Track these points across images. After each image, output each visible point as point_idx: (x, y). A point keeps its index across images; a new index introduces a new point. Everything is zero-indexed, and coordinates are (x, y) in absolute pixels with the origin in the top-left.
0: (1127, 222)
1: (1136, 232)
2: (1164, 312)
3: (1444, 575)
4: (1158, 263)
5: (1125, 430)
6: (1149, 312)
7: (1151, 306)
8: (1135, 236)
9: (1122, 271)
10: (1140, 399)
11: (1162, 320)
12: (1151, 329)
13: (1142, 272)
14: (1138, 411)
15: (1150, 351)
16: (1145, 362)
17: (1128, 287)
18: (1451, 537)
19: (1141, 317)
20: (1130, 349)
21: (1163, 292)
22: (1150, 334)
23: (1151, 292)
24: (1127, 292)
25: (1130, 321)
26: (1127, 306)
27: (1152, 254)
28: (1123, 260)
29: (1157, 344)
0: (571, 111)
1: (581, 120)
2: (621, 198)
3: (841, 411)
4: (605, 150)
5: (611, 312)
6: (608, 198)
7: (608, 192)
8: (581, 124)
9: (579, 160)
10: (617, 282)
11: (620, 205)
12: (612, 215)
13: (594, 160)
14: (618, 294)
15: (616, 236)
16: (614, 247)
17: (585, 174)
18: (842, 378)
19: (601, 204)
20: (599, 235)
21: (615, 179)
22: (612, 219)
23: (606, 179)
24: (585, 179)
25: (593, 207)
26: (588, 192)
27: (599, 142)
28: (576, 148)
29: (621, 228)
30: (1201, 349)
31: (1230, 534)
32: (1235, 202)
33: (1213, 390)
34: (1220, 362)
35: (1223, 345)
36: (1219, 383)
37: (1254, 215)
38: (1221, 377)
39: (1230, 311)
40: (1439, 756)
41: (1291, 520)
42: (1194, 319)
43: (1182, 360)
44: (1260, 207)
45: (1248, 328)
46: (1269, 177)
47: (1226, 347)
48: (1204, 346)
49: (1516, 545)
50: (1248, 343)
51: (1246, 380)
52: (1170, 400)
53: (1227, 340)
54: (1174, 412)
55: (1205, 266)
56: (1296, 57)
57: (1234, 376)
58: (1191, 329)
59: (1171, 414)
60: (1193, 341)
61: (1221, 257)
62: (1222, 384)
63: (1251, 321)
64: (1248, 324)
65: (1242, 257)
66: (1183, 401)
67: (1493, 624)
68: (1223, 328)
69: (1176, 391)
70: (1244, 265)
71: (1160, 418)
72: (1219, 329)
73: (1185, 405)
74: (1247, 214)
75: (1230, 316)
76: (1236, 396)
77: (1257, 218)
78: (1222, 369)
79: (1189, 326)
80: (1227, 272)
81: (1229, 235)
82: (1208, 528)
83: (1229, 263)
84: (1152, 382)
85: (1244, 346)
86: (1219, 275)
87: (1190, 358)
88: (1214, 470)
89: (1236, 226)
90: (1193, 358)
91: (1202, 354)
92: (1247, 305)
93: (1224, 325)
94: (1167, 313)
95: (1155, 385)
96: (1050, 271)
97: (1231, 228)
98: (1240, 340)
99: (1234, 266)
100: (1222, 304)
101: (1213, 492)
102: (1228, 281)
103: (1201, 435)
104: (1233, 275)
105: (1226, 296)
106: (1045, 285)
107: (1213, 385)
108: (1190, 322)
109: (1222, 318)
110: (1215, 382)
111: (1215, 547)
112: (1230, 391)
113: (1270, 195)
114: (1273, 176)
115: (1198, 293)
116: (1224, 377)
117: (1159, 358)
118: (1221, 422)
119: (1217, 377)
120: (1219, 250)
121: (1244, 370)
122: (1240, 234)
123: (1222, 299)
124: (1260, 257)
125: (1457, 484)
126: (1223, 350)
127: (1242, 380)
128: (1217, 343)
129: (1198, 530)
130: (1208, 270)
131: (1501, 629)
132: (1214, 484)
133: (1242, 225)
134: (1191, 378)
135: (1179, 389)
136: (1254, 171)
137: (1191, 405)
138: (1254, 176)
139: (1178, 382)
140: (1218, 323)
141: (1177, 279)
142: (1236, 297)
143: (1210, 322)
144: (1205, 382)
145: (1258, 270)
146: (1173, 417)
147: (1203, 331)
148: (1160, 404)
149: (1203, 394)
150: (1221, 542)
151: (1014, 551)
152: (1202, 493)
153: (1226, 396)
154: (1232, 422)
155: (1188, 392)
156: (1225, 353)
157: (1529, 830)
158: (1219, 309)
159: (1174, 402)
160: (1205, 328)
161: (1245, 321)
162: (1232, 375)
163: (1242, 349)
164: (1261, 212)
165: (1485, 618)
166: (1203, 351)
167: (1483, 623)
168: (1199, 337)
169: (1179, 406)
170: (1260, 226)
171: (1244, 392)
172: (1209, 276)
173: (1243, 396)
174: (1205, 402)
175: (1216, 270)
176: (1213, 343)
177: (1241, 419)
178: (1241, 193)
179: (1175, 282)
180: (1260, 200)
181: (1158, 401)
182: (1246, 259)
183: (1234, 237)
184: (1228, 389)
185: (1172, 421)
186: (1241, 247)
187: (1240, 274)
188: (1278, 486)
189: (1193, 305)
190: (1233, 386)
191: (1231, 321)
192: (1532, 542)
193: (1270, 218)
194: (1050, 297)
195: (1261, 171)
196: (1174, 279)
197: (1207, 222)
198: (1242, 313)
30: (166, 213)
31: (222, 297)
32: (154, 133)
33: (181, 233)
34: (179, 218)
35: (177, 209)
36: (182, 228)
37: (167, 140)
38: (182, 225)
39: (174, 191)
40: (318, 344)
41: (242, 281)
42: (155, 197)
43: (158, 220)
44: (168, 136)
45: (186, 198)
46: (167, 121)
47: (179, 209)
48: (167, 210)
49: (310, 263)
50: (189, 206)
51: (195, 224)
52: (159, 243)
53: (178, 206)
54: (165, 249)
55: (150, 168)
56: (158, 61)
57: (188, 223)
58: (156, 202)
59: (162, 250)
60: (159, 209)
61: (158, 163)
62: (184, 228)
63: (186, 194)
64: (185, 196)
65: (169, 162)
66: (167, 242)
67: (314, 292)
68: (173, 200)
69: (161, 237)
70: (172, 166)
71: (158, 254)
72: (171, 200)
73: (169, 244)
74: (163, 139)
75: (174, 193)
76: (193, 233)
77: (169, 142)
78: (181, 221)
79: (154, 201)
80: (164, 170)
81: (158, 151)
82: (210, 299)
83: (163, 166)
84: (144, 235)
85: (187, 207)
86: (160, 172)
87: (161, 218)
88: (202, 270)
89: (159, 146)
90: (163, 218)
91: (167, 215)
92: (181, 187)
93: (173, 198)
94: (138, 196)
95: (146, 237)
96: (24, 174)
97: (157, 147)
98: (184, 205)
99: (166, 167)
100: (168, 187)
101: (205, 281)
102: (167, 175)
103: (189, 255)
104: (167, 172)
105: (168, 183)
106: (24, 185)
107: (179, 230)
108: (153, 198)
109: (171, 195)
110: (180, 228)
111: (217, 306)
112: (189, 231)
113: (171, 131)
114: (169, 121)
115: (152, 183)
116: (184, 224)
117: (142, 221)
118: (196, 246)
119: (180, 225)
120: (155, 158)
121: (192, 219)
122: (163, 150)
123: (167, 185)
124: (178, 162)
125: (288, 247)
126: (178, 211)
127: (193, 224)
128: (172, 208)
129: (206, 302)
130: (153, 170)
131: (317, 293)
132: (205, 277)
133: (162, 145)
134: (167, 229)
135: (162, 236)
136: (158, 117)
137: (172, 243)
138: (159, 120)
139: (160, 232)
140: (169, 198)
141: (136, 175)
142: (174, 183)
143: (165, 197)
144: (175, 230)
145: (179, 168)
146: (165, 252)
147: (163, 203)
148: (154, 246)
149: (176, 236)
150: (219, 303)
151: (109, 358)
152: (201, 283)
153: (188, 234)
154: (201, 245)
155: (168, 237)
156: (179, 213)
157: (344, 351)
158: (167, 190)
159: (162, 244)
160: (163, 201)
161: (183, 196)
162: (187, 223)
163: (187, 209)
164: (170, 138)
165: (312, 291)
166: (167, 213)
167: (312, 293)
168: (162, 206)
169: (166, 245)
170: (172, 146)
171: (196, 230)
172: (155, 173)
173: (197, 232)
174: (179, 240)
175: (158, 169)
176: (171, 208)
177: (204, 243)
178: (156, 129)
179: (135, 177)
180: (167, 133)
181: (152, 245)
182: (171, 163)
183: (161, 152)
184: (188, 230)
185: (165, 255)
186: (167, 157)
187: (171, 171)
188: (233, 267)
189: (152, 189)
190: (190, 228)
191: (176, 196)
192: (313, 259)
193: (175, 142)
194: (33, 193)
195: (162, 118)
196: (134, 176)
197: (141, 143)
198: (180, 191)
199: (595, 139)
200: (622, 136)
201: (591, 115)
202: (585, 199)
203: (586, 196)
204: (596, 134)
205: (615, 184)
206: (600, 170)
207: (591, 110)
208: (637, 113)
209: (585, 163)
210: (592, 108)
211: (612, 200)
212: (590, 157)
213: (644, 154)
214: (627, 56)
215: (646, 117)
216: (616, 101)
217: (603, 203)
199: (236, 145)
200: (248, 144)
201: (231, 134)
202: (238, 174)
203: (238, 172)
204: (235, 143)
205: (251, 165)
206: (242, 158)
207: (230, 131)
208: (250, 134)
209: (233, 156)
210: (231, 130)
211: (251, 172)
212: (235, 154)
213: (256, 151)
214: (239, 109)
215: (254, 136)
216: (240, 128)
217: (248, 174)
##########
= Problem statement =
Nothing but the lines from the beginning of the records through the line with "28: (1123, 260)" should appear, each printed exactly.

= Solved problem =
Track these points across images. After each image, output each visible point as point_idx: (x, y). A point keeps its index across images; a new index introduces a new point. Everything is zero-indexed, and coordinates are (x, y) in absolute pixels with the origin in the top-left.
0: (1127, 222)
1: (1136, 232)
2: (1164, 312)
3: (1444, 575)
4: (1158, 263)
5: (1125, 430)
6: (1149, 312)
7: (1151, 306)
8: (1135, 236)
9: (1122, 271)
10: (1140, 399)
11: (1162, 320)
12: (1151, 329)
13: (1142, 272)
14: (1138, 411)
15: (1150, 351)
16: (1145, 362)
17: (1128, 287)
18: (1451, 537)
19: (1141, 317)
20: (1130, 349)
21: (1163, 292)
22: (1150, 334)
23: (1151, 292)
24: (1127, 292)
25: (1130, 321)
26: (1127, 306)
27: (1152, 254)
28: (1123, 260)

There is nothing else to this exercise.